The group Femina Health Information Project has launched a campaign in Tanzania to raise public awareness about issues surrounding multiple concurrent sex partners in an effort to curb the spread of HIV/AIDS, the Guardian/IPP Media reports. The campaign, called One Love, was formed in response to the high rates of HIV/AIDS in Eastern and Southern Africa and also includes nine Southern African Development Community countries, including Lesotho, Malawi, Mozambique, Namibia, South Africa, Swaziland, Zambia and Zimbabwe.
A recent study carried out by Femina HIP and the University of Dar es Salaam showed that multiple concurrent partnerships -- the practice of having more than one partner at the same time, or MCPs -- is common among men and women in Tanzania. The One Love campaign will be localized and adapted to fit the social and cultural environment of the country and is endorsed by the Tanzania Commission for AIDS. Research in the Morogoro and Iringa regions of Tanzania conducted by Femina HIP revealed that a major reason people have multiple sex partners is a lack of communication. "Some people have sexual preferences but they are either afraid or ashamed to communicate this with their partners. As a result, they look for other partners," Femina HIP Executive Director Minou Fuglesang said. The research prompted Femina HIP to design a plan to curb the spread of HIV by reducing MCPs. Because the group promotes partner communication as a way to reduce MCPs, the main message for the One Love campaign is "protect, respect and communicate."

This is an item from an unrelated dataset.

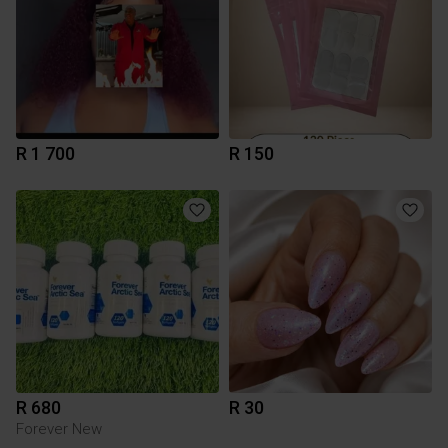
R 1 700
R 150
R 680
R 30
Forever New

During the program's launch, Swedish Ambassador to Tanzania Staffan Herrstrom said other factors -- such as cultural and societal norms, poverty and alcohol use -- can prompt people to have multiple sex partners. According to Chicu Lwena of a Dar es Salaam-based TV station, another cultural factor attributed to the practice of MCPs is that women are not economically empowered. She said, "Women are just not empowered economically to be independent, so they enter into sexual relationships for money and material possessions" (Philemon, Guardian/IPP Media, 10/24).